Tendai

Created in 805 by the monk Saichô, the school Tendai is the form which took in Japan the Chinese school Tiantai of the Bouddhisme mahayanic, rested by the monk Zhiyi (538-597) of the Dynastie Sui. It constitutes since its appearance an important and influential component of the Japanese Buddhism.

History

With the Japan, the school had as a founder the monk Saichô (767-822), who had gone in China into 804 during one year and brought back the doctrines and the practices of them. Tendai acquired a full independence with regard to old the schools of Nara with its official recognition like centers ordination of the Grand Vehicle seven days after the death of Saichô, into 822. The center of the school, the Enryaku-ji, was located on the mount Hiei at the North-East of Kyôto.

Saicho had received initiations of Kukai, another large monk of the esoteric time Heian founder of the current Shingon, and wished to integrate in Tendaï the Mikkyo (密教). Vis-a-vis the refusal of this last to forward certain texts to him, the relations between the two men stopped. Thereafter, Ennin (794-864), disciple of Saichô, and Enchin (814-891), disciple of its successor Gishin (781-833), went to China in their turn and developed a current esoteric suitable for Tendai, Taîmitsu, distinct from the esotericism of Shingon, Tomitsu. Nevertheless, their two lines ended up entering in conflict, which leads to a scission into 993:

  • Sanmon or School of the Mountain, running preserving, connects Ennin which remained with the mount Hiei.

  • Jimon or School of the Temple, more influenced by the Tantrisme, connects Enchin based with the Onjô-ji with the foot of the mount.

The two lines accentuated their esoteric features , devoting to the tantric liturgies and ritual while remaining in close relation with the aristocracy and the court. As of the end of the period of Heian, the monks resulting from this school, dissatisfied with this bringing together between the aristocracy and the religion, launched out in new religious movements which will develop fully in the Bouddhisme reformed time of Kamakura: Genshin, Shinran, Eisai, Dôgen and Nichiren passed all by the mount Hiei, the Tendai school can thus be regarded as the cradle of the Japanese Buddhism.

Anxious of the political power and soldier of the warlike monks, the general Oda Nobunaga shaves, in 1571, the complex of temple of the mount Hiei, the Enryakuji. However, at the time of Edo, the bonds of Tendai-shû and the capacity still increased with the personalities like Tenkaï (1536-1643), sponsored by Tokugawa Ieyasu, while the family members imperial became higher generals of the school. Tendai exists still nowadays and remains one of the more university of the Japanese Buddhism.

Specificities

The Tendai school observes the rules of the " Large Vehicle " (disciplinary rules that Saichô qualifies " perfect and soudaines") incompatible with those of the schools of Nara which adopt that of the " Small vehicle ". Vision of the " Large Vehicle " (single vehicle contents in the Sûtra of the Lotus) implies that Bouddha - and, therefore, boddhéïté - is in any human spirit and that to reach the revelation is with range of all without exemptions on the condition of sublimating passions and sufferings which bind the men to the ground - and not to remove them as the rules Hinayana indicate it. This " Large vehicle " was also preached by the Shingon, but Tendai is different by the observance of the " Sûtra of the net of Brahma" and a more rigorous ascetic discipline (sublimation of passions). Moreover, Tendai imposes twelve more years of particular meditation " Shikan" , of studies and ascetic on the mount Hiei.

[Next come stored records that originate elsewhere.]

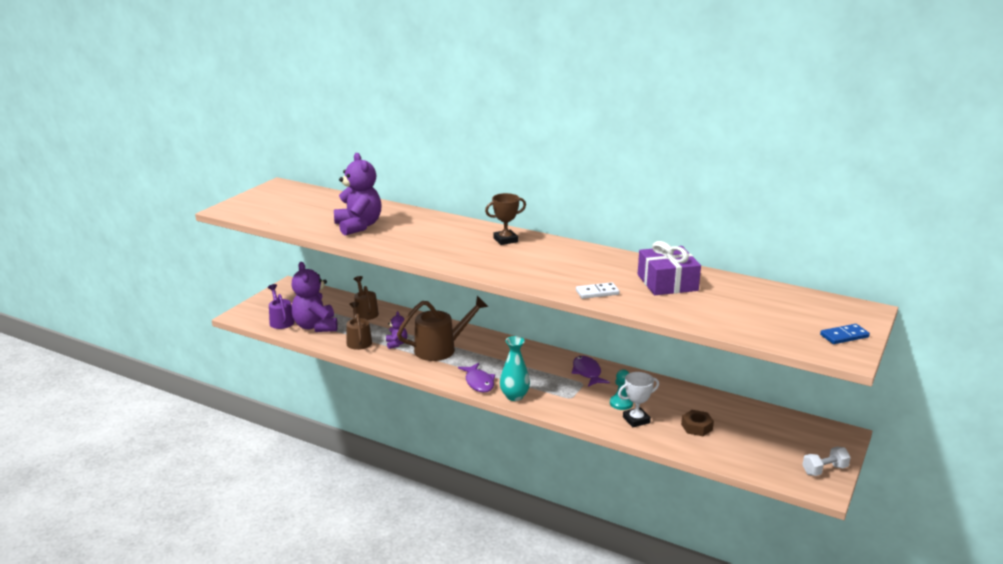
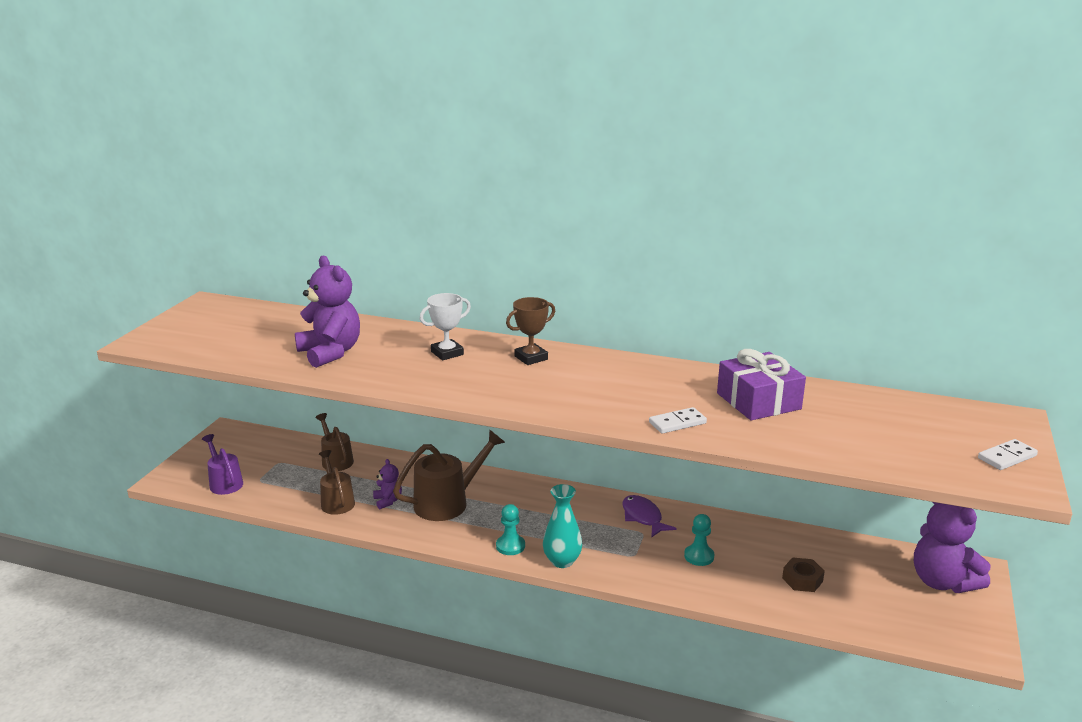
camera: 10 degrees left, 0 degrees up
(315, 326) = (274, 486): purple teddy bear -> purple teddy bear (942, 582)
(479, 382) = (510, 546): purple fish -> turquoise pawn
(636, 420) = (725, 578): white trophy -> white trophy (447, 353)
(824, 470) = (976, 622): white dumbbell -> none
(844, 336) = (1007, 457): blue domino -> white domino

The " Large Vehicle " , for contents, contained the ten serious errors and the 48 light ones in the " Sûtra of the net of Brahma" - or Sûtra Bommo.

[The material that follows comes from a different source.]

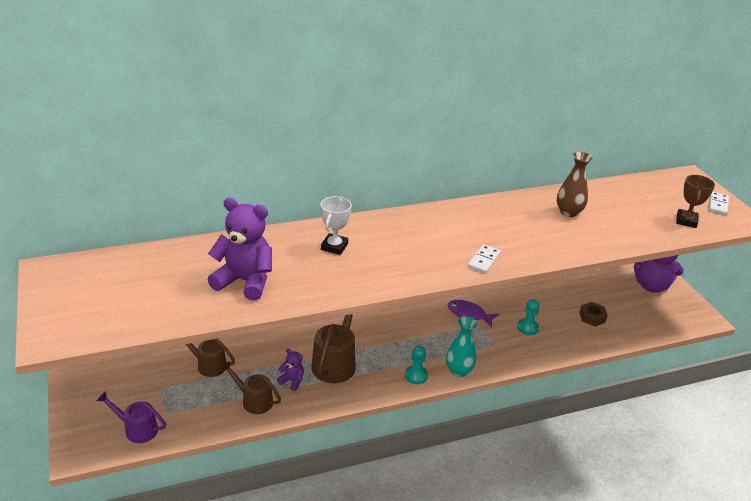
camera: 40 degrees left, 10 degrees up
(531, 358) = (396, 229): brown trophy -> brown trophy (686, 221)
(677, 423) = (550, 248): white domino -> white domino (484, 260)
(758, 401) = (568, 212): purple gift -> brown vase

Saichô interprets these ten serious errors as being consisted of the " three rules pures" who are negative defenses, the positive rules of the Good for oneself and the positive rules of the Good for others. Moreover, according to the school of Chigi (its Chinese Master) the gasoline of these rules is the Nature of Bouddha which resides perpetually at the man. Pure gasoline by nature and source first of all the beings. These rules being worth as well for the priests as for laic the . It is the one of the great differences which exists between Tendai and the traditional schools of Nara relegating them by altruism benefactor to the row of the " Small Véhicule".